Science fiction and fantasy writers have a unique obligation to say something nobody else could ever say. This seems obvious, but bears repeating, because so much genre fiction goes through the motions. Alternate reality fiction may bear hallmarks of familiarity, but if readers feel we’ve seen all this before, we tend to feel robbed.
On the one hand, parts of Val Gunn’s In the Shadow of Swords seem familiar, with its Arabic-based culture and power politics, but not so familiar that we feel we’ve been here before. Gunn presents a world of secrets and invites us to join him in discovering them. He gives us an opportunity to explore, like a kid in a toy store, hoping to find something profound and dazzling around the next corner.
On the other hand, Peter Orullian wastes our time with abject silliness like The Unremembered. Running nearly 700 pages, experienced fantasy readers will never feel they’ve encountered anything new.

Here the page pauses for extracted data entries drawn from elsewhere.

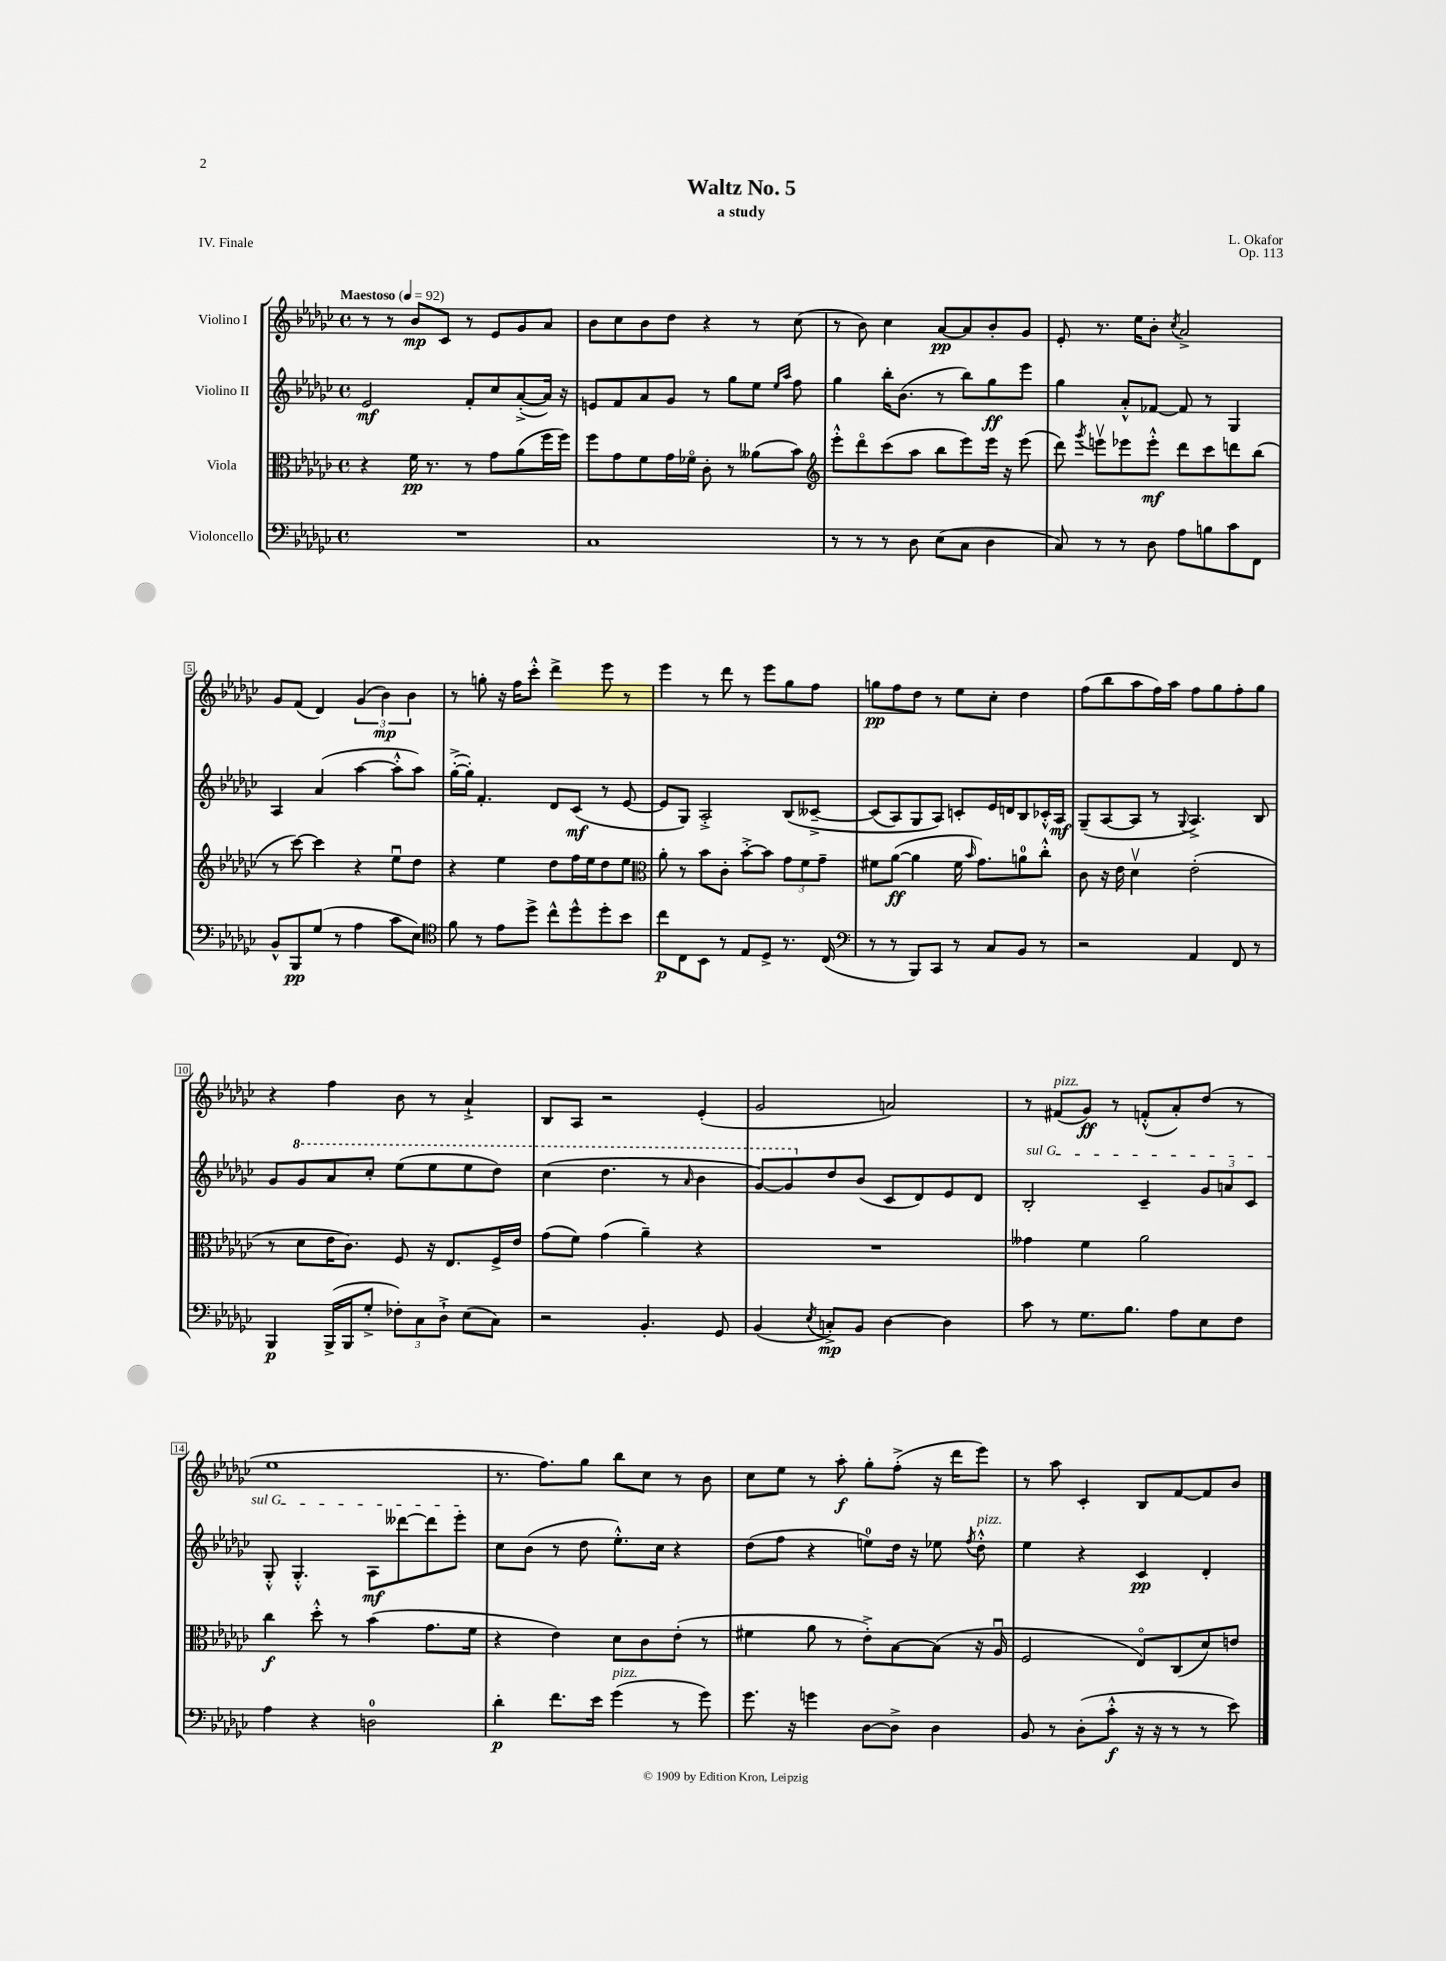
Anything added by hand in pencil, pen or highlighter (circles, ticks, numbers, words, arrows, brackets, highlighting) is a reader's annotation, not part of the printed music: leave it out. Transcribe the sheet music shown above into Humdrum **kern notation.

**kern	**kern	**kern	**kern
*staff4	*staff3	*staff2	*staff1
*clefF4	*clefC3	*clefG2	*clefG2
*k[b-e-a-d-g-c-]	*k[b-e-a-d-g-c-]	*k[b-e-a-d-g-c-]	*k[b-e-a-d-g-c-]
*M4/4	*M4/4	*M4/4	*M4/4
*met(c)	*met(c)	*met(c)	*met(c)
*MM92	*MM92	*MM92	*MM92
1r	4r	2e-/	8r
.	.	.	8r
.	16f\	.	8b-/L
.	8.r	.	.
.	.	.	8c-/J
.	8r	8f'/L	8r
.	8g-\L	8cc-/	8e-/L
.	(8a-\	([8a-'^/	8g-/
.	16ff\L	16a-/]Jk)	8a-/J
.	16ff\JJ)	16r	.
=	=	=	=
1C-	8ff\L	8e/L	8b-\L
.	8g-\	8f/	8cc-\
.	8f\	8a-/	8b-\
.	16g-\L	8g-/J	8dd-\J
.	16f-o\JJ	.	.
.	8c-'\	8r	4r
.	8r	8gg-\L	.
.	(8a--\L	8ee-\J	8r
.	.	16qqee-/LL	.
.	.	16qqaa-/JJ	.
.	8b-\J)	8ff\	(8cc-\
=	=	=	=
*	*clefG2	*	*
8r	8eee-'^^\L	4gg-\	8r
8r	8ddd-o\	.	8b-\)
8r	(8ccc-\	16bb-'\LK	4cc-\
.	.	(8.b-\J	.
8D-\	8aa-\J	.	.
(8E-\L	8bb-\L	8r	[8a-/L
8C-\J	8eee-\)	8bb-\L)	8a-/]
4D-\	16eee-\Jk	8gg-\	8b-'/
.	16r	.	.
.	(8eee-\	8eee-\J	8g-/J
=	=	=	=
8C-/)	8ddd-\)	4gg-\	8e-'/
.	8qggg-/	.	.
8r	8eeev\L	.	8.r
8r	8eee-\	8a-'^^/L	.
.	.	.	16ee-\LK
8D-\	8eee-'^^\J	[8f-/J	8b-'\J
.	.	.	8qcc-/
8A-\L	8ddd-\L	8f-/]	2a-^/
8B\	8ccc-\	8r	.
8c-\	8ddd\	4G-/	.
8FF\J	(8bb-\J	.	.
=	=	=	=
8BB-^^/L	8r	4A-/	8g-/L
8BBB-/	[8ccc-\)	.	(8f/J
(8G-/J	4ccc-\]	(4a-/	4d-/)
8r	.	.	.
4A-\	4r	[4aa-\	(6g-/
.	.	.	6b-\)
8c-\L	8ee-u\L	8aa-'^^\]L	.
.	.	.	6b-\
8E-\J)	8dd-\J	8aa-\J)	.
=	=	=	=
*clefC4	*	*	*
8f\	4r	([16gg-'^\LL	8r
.	.	16gg-'\]JJ)	.
8r	.	4.f'/	8gg'\
8e-\L	4ee-\	.	16r
.	.	.	16ff\LK
8dd-^\J	.	.	8ccc-'^^\J
8cc-^^\L	8dd-\L	8d-/L	4ddd-^\
8dd-^^\	16ff\L	(8c-/J	.
.	16ee-\J	.	.
8dd-'\	8dd-\	8r	8eee-\
8b-\J	8ee-\J	[8e-/	8r
=	=	=	=
*	*clefC3	*	*
8cc-\L	8a-'\	8e-/]L	4eee-\
8C-\	8r	8G-/J)	.
8BB-\J	8b-\L	2A-'^/	8r
8r	8c-'\J	.	8ddd-\
8E-/L	[8b-'^\L	.	8r
8D-^/J	8b-\]J	.	8eee-\L
8.r	12g-\L	&(8B-/L	8gg-\
.	12f\	.	.
.	.	[8c--~^/J	8ff\J
.	12g-~\J	.	.
(16C-/	.	.	.
=	=	=	=
*clefF4	*	*	*
8r	8f#\L	(8c--/]L	8gg\L
8r	([8a-\J	8A-/)	8ff\
8BBB-/L)	4a-\]	8G-/	8dd-\J
8CC-/J	.	8A-/J&)	8r
8r	16f#\	8c'/L	8ee-\L
.	16qqb-/	.	.
.	8.g-\L)	.	.
8C-/L	.	16e-/L	8cc-'\J
.	.	16d/J	.
8BB-/J	8a\	8B-/	4dd-\
8r	8cc-'^^\J	16c-'^^/L	.
.	.	16A-/JJ	.
=	=	=	=
2r	8c-\	(8G-~/L	(8ff\L
.	16r	[8A-/	8bb-\
.	16e-\	.	.
.	4d-v\	8A-/]J	8aa-\
.	.	8r	16ff\L)
.	.	.	16aa-\JJ
.	.	8qqG-/	.
4AA-/	(2e-'\	4.A-^/)	8ff\L
.	.	.	8gg-\
8FF/	.	.	8ff'\
8r	.	8B-/	8gg-\J
=	=	=	=
4BBB-/	8r	8g-/L	4r
.	8d-\L	8gg-/	.
(16BBB-^/LL	16e-\K	8aa-/	4ff\
16BBB-/J	8.c-\J)	.	.
8G-'^/J	.	8ccc-'/J	.
12F-'\L)	8F/	(8eee-\L	8b-\
12C-\	.	.	.
.	16r	8eee-\	8r
12D-`^\J	.	.	.
.	8.E-/L	.	.
(8E-\L	.	8eee-\	4a-`^/
8C-\J)	16F^/L	8ddd-\J)	.
.	16e-/JJ	.	.
=	=	=	=
2r	(8g-\L	(4ccc-\	8B-/L
.	8f\J)	.	8A-/J
.	(4g-\	4.ddd-\	2r
4.BB-'/	4a-~\)	.	.
.	.	8r	.
.	.	16qqaa-/	.
.	4r	4bb-\	(4e-'/
8GG-/	.	.	.
=	=	=	=
(4BB-/	1r	[8gg-/L)	2g-/
.	.	8gg-/]	.
8qE-/	.	.	.
8C'^/L)	.	8dd-/	.
8BB-/J	.	(8b-/J	.
[4D-\	.	8c-/L	2a/)
.	.	8d-/)	.
4D-\]	.	8e-/	.
.	.	8d-/J	.
=	=	=	=
8c-\	4g--\	2B-'/	8r
8r	.	.	(8f#/L
8.G-\L	4f\	.	8g-/J)
.	.	.	8r
8.B-\J	.	.	.
.	2a-\	4c-~/	(8f'^^/L
8A-\L	.	.	8a-'/)
8E-\	.	12g-/L	(8dd-/J
.	.	12a/	.
8F\J	.	.	8r
.	.	12c-/J	.
=	=	=	=
4A-\	4cc-\	8G-'^^/	1ee-
.	.	4.G-'^^/	.
4r	8dd-'^^\	.	.
.	8r	.	.
2D\	(4b-\	8A-\L	.
.	.	[8ddd--\	.
.	8.g-\L	8ddd--\]	.
.	.	8eee-'\J	.
.	16f\Jk	.	.
=	=	=	=
4d-'\	4r	8cc-\L	8.r
.	.	(8b-\J	.
.	.	.	8.ff\L)
8.f\L	4e-\)	8r	.
.	.	8dd-\	8gg-\J
16e-\Jk	.	.	.
(4g-\	8d-\L	8.ee-'^^\L)	8bb-\L
.	8c-\	.	8cc-\J
.	.	16cc-\Jk	.
8r	(8e-'\J	4r	8r
8g-\)	8r	.	8b-\
=	=	=	=
8.g-\	4f#\	(8dd-\L	8cc-\L
.	.	8ff\J	8ee-\J
16r	.	.	.
4g\	8a-\	4r	8r
.	8r	.	8aa-'\
[8D-\L	8e-'^\L)	8ee\L)	8gg-'\L
8D-^\]J	[8B-\	16dd-\Jk	(8ff'^\J
.	.	16r	.
4D-\	(8B-\]J	8ee-\	16r
.	.	.	16ddd-\LK
.	.	8qff/	.
.	16r	8dd-'^^\	8eee-\J)
.	16A-u/	.	.
=	=	=	=
8BB-/	2F/	4ee-\	8r
8r	.	.	8aa-\
(8D-'\L	.	4r	4c-'/
8c-'^^\J	.	.	.
16r	8E-o/L)	4c-/	8B-/L
16r	.	.	.
8r	(8C-/	.	[8f/
8r	8d-/)	4d-'/	8f/]
8e-\)	8e/J	.	8b-/J
==	==	==	==
*-	*-	*-	*-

Orullian’s world is laid out perfectly beforehand, and you can accurately predict each new development well in advance. Val Gunn leads us on a journey to a mythic otherworld; Orullian gives us a guided tour of Disneyland’s Fantasy Village.
What makes Gunn more effective than Orullian? Gunn creates what Tolkein called a secondary world: one separate from our “primary world” yet subject to standards equally consistent. It’s like visiting a distant land: we go so we can get lost in winding streets, meet interesting people, and order coffee in a strange language. If English-speaking tour guides show us vistas pre-screened and guaranteed safe, what do we gain?
Gunn tells us of Ciris Sarn, an amoral assassin djinn-bound to a Sultan who has fallen under his deputies’ sway. When one such deputy orders him to make a kill he doesn’t want, he has no choice but to obey. But the victim’s widow seeks vengeance, while Sarn wants only his freedom. As two steely adversaries play out their dance, grim conspiracies threaten to destroy generations of stability in the desert kingdom of Qatana.
By contrast, Orullian tells us of Tahn Junell, starry-eyed youth who gets hit with cold reality when ancient monsters banished to a distant realm suddenly show up in his village. A mysterious wizard, a Sheason, informs Tahn that he and his friends are the fulfillment of ancient prophecy and must now fight to save all reality. If this sounds familiar, it is: this entire book nakedly plagiarizes Robert Jordan’s Wheel of Time series.
The Unremembered comes from a major label publisher, and has one of the biggest promotional budgets accorded to a debut author in years. In the Shadow of Swords was published by an indie house, has a shoestring budget, and is unlikely to see the sales it deserves. Which tells us everything we need to know about publishing in our time.
Hannu Rajaniemi’s The Quantum Thief exemplifies what I like in secondary worlds. Sure, it’s science fiction rather than fantasy, but remember what Clarke said about sufficiently advanced technology. The science is purely rococo; Rajaniemi creates a shifting dreamscape blending Hebrew myth, French and Russian literature, technological paranoia, and online RPGs into a stew that we don’t so much comprehend as osmose.
Jean le Flambeur, the solar system’s most ostentatious larcener, gets sprung from prison by posthuman acolyte Mieli, who now keeps him on a short leash and needs him to do a job. But Jean has his own goals, which include recovering memories of his enigmatic past. When Jean’s name falls into detective Isidore Beautrelet’s hands, the two find themselves on a converging path toward secrets neither realize they’ve been keeping.
But the story almost takes second place to the structure. And I don’t just mean the story structure: the caper takes place in the Oubliette, a walking Martian city that rearranges its own street layout at seemingly random intervals. That symbolizes the whole book, as alliances, identities, and history rearrange themselves constantly. We’re constantly disoriented, caught on the back foot, just like getting lost in the distant land I mentioned earlier.
This constant shift makes the book resistant to summary, much less analysis. But it means we never have an opportunity to get bored. Sure, Rajaniemi appropriates classic literature and myth to tell his story, but it never feels familiar. Every page, every scene creates something new. And because of that, this book seizes your imagination long after you close the cover on the last page.
I believe that is the true difference between triumphant and exhausted genre fiction.